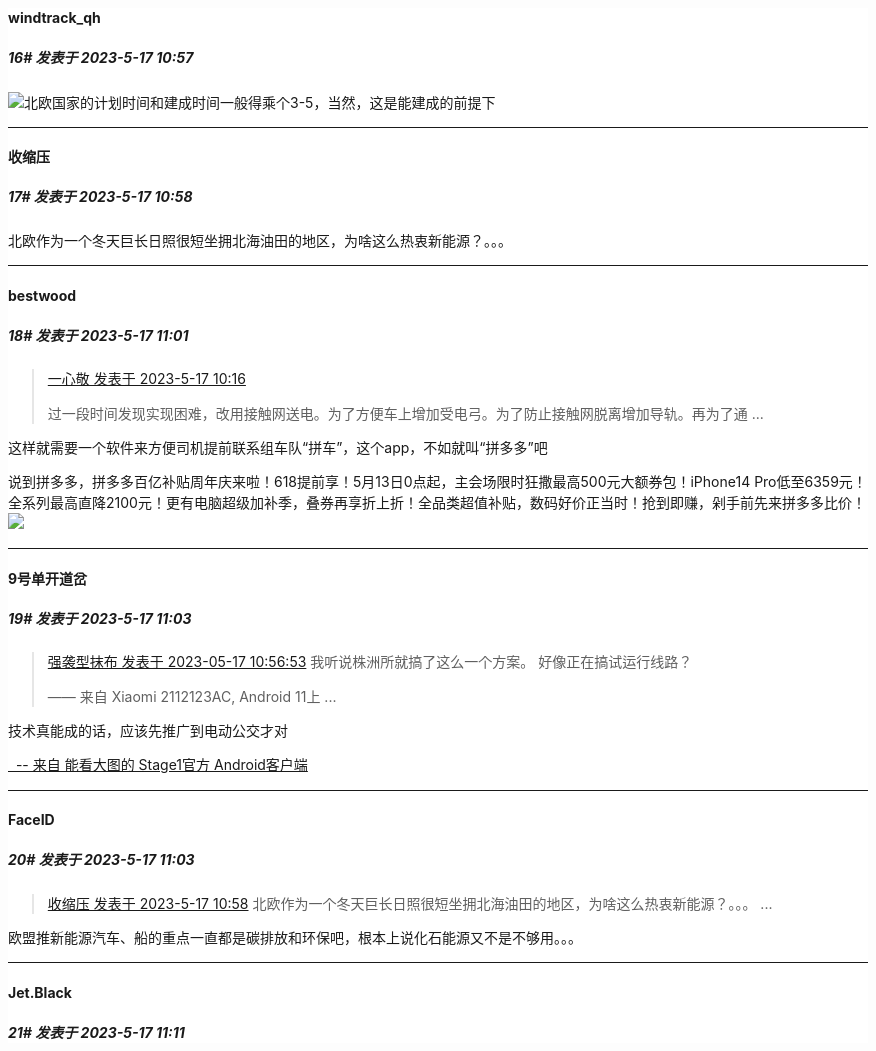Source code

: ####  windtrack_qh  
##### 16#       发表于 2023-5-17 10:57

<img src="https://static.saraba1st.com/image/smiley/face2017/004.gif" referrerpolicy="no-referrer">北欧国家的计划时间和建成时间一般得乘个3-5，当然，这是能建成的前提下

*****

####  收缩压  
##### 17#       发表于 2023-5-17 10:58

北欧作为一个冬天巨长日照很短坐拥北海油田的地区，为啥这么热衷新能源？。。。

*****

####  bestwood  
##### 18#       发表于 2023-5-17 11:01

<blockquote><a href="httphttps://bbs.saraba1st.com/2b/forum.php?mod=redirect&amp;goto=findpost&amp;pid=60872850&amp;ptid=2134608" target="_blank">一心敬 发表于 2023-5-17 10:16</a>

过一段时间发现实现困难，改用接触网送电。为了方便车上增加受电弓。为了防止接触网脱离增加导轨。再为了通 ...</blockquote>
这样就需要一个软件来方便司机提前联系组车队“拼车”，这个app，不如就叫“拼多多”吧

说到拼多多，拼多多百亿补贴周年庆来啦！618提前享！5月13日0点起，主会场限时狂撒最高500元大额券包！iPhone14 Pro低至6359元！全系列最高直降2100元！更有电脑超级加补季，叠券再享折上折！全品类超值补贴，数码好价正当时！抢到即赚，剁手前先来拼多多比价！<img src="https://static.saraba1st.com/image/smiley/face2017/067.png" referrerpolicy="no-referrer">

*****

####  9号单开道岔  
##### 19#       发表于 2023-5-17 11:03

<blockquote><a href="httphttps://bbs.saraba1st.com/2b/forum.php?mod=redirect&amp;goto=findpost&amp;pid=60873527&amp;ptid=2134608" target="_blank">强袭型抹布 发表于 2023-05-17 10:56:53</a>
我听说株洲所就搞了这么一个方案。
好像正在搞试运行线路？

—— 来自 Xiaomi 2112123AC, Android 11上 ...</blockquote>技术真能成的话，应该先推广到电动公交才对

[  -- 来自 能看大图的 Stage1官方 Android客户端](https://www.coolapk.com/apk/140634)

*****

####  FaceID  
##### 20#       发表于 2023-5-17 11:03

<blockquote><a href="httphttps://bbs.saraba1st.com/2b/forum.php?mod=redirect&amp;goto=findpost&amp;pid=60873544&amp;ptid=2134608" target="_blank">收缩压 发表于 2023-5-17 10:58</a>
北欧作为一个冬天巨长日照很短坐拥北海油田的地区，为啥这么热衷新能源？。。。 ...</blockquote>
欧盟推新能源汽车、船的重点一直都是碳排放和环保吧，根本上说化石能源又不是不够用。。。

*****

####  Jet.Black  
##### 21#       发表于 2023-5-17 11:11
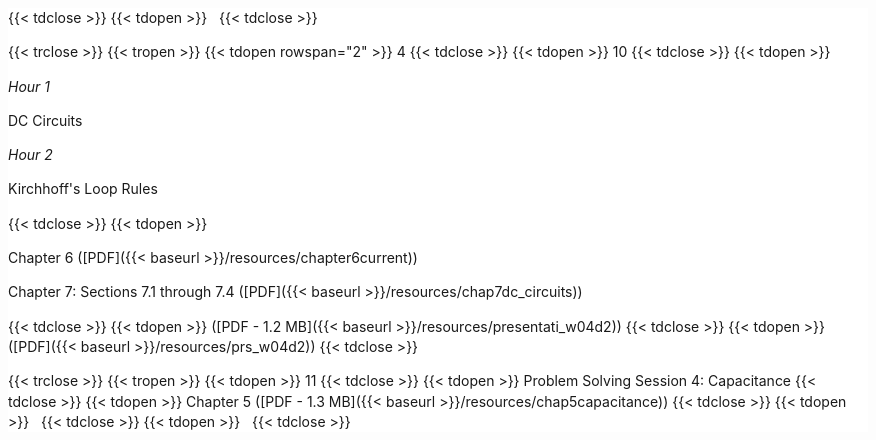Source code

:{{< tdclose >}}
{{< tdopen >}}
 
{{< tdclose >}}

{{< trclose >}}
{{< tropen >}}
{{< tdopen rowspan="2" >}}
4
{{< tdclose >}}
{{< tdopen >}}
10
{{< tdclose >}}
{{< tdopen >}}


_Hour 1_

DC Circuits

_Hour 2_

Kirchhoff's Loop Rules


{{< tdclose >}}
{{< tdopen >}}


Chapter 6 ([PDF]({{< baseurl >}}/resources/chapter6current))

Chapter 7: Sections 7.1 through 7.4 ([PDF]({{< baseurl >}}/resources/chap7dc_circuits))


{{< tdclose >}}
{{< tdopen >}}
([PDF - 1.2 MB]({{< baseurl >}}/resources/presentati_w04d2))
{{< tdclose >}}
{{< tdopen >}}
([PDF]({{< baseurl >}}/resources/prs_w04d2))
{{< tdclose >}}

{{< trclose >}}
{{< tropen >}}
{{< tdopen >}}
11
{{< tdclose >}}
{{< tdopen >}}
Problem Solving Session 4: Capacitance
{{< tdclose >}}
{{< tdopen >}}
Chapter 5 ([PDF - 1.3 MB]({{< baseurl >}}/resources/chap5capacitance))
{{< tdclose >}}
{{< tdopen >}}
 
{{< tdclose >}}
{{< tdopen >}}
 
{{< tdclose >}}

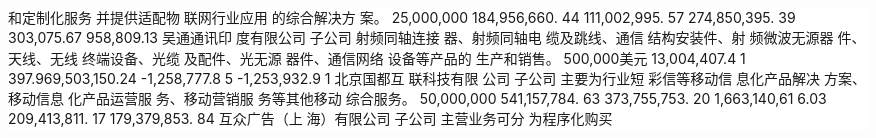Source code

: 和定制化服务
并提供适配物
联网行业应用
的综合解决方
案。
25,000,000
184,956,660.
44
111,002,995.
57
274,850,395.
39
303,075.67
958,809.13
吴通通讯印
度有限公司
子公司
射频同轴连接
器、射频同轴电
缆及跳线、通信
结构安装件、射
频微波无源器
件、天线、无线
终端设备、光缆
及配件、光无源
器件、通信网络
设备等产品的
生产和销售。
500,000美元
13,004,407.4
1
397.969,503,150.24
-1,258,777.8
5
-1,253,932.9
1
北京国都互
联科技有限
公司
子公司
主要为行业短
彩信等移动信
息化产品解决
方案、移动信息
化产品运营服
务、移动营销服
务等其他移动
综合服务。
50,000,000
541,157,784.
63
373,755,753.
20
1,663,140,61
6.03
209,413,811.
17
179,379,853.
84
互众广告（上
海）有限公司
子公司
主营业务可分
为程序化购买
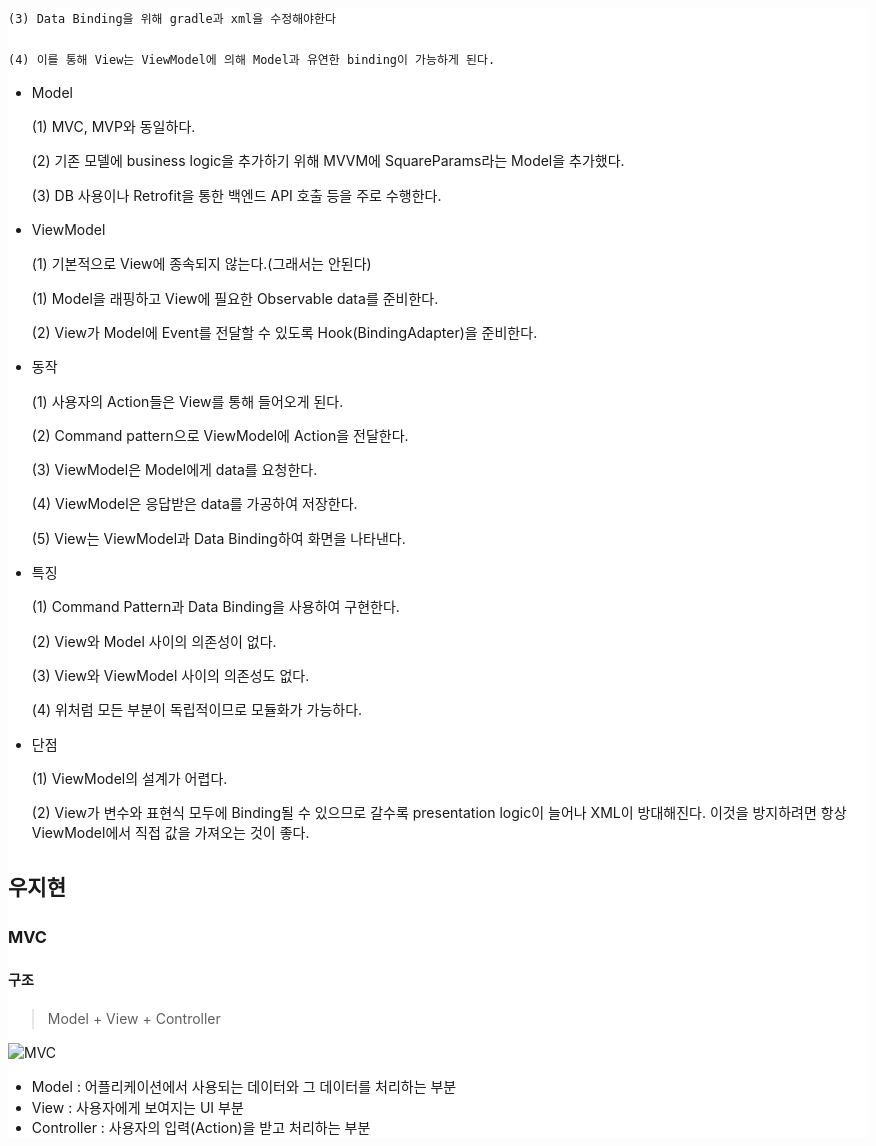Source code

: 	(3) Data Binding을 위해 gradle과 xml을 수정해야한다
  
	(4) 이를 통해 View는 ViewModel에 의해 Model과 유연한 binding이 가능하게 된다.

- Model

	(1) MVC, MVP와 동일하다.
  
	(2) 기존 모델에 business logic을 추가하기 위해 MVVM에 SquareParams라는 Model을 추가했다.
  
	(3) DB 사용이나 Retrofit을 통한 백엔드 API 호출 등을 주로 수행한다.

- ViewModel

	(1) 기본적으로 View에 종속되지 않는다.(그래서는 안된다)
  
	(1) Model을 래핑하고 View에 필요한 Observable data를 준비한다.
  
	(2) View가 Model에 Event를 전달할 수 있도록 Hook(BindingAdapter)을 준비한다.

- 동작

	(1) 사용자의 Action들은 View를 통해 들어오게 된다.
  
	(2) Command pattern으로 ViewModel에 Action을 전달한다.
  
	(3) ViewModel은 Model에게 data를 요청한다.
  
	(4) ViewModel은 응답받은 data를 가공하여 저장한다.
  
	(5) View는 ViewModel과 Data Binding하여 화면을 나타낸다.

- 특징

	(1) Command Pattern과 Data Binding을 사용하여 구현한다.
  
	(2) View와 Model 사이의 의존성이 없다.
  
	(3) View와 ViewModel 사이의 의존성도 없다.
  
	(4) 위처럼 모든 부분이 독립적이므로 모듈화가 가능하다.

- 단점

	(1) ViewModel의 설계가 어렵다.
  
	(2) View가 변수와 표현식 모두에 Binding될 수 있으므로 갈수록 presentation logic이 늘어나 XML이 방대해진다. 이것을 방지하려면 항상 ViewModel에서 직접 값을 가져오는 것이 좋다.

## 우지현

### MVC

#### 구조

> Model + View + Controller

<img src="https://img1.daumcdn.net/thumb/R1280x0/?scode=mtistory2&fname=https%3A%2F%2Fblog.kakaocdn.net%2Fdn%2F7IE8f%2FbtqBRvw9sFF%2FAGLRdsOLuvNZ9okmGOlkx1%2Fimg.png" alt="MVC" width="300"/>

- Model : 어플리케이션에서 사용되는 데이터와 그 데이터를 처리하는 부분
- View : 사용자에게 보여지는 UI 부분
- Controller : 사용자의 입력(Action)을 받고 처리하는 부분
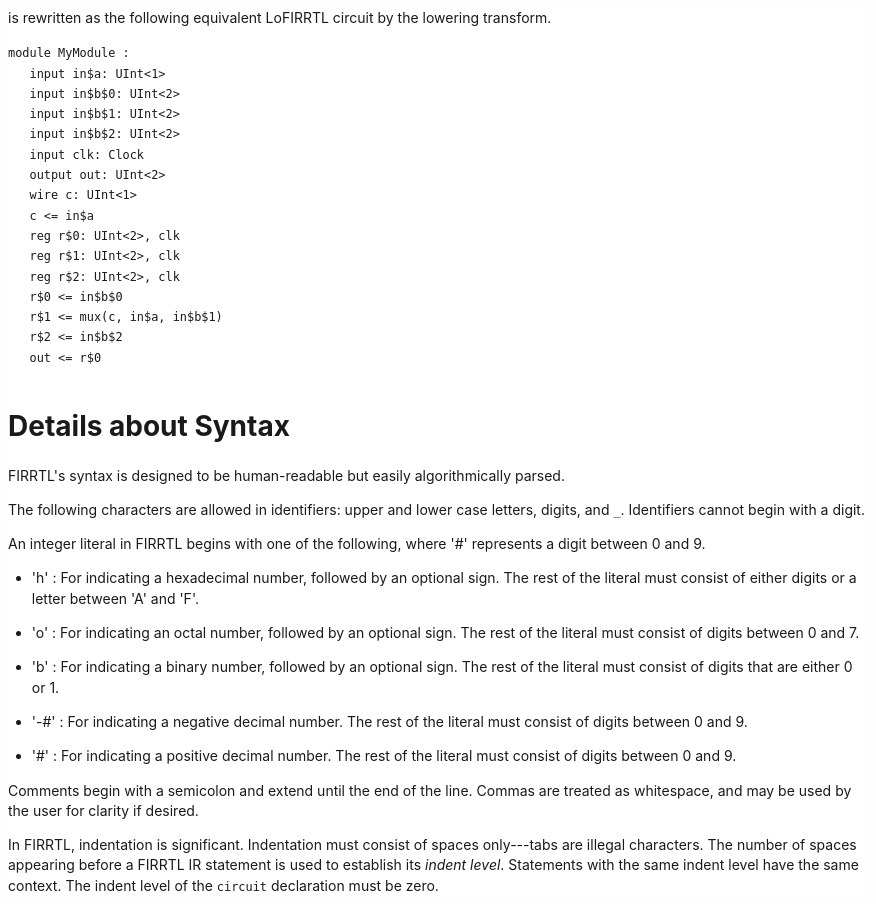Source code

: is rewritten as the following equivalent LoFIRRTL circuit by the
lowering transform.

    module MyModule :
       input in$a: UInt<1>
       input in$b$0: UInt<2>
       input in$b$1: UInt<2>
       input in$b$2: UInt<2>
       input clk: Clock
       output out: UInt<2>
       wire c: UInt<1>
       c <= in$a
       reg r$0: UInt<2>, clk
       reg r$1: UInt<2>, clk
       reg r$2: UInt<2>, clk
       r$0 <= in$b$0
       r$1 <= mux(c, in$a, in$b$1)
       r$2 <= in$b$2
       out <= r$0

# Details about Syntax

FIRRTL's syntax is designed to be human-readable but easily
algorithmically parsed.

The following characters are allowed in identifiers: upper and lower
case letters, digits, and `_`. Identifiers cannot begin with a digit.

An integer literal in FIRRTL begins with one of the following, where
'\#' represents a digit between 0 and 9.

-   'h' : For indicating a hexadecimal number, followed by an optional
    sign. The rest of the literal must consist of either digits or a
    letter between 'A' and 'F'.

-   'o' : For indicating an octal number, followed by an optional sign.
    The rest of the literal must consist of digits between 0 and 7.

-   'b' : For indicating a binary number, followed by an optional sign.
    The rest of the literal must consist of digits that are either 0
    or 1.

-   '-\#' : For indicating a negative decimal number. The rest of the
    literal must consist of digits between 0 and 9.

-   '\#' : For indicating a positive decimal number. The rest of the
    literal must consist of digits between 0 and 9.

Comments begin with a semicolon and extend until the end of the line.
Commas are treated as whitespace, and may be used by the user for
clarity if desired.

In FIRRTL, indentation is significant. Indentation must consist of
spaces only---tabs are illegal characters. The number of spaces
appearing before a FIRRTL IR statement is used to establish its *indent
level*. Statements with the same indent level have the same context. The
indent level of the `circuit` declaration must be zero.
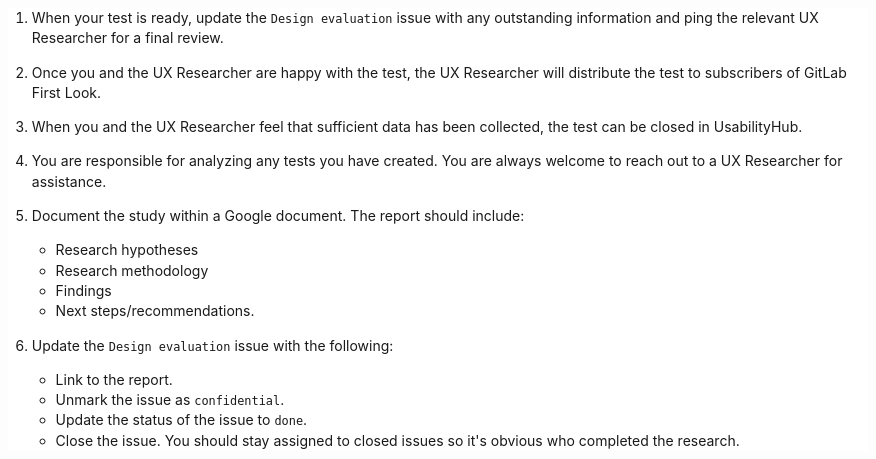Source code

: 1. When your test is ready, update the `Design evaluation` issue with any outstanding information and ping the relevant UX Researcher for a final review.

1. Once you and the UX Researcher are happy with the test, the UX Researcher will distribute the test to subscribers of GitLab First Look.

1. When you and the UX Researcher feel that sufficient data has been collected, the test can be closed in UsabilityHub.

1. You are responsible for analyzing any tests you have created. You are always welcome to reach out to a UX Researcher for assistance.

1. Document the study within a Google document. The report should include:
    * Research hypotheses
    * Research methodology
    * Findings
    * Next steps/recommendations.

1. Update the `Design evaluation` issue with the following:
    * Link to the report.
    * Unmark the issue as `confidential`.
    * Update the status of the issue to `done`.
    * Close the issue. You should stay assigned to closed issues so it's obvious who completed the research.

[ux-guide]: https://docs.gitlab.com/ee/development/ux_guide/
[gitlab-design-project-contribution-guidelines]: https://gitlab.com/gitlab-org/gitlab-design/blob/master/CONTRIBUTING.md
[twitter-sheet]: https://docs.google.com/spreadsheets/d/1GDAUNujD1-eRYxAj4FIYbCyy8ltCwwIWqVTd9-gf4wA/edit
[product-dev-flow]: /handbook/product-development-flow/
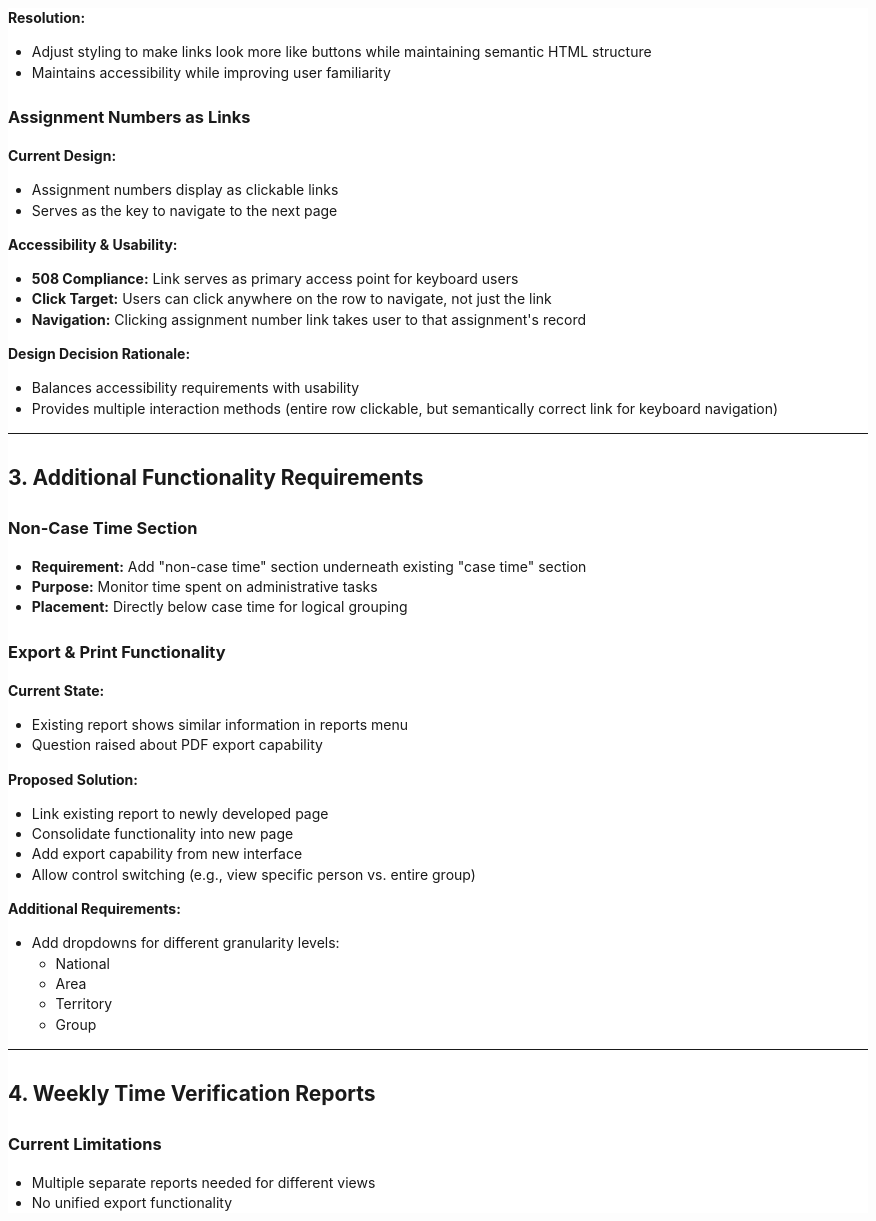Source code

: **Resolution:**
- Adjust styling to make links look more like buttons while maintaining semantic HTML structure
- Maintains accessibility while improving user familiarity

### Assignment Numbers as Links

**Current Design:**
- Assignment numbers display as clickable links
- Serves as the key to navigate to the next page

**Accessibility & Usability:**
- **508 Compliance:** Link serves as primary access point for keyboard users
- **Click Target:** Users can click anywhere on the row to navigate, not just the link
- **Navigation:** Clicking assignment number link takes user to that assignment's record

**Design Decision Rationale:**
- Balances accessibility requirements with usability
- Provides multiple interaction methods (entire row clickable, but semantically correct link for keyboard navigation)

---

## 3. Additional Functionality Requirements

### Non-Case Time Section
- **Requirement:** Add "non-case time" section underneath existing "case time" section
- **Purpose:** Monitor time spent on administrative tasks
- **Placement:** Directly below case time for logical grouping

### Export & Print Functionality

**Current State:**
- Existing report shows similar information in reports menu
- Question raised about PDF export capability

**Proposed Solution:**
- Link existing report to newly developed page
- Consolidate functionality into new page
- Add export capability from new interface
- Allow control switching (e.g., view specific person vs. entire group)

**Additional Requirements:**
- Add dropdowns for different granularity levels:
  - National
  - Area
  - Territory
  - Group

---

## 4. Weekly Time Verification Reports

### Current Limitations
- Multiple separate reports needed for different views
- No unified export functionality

## [Task brief]
Filter the records above for lines with "北欧作为一个冬天巨长日照很短坐拥北海油田的地区".

## [Task response]
北欧作为一个冬天巨长日照很短坐拥北海油田的地区，为啥这么热衷新能源？。。。
北欧作为一个冬天巨长日照很短坐拥北海油田的地区，为啥这么热衷新能源？。。。 ...</blockquote>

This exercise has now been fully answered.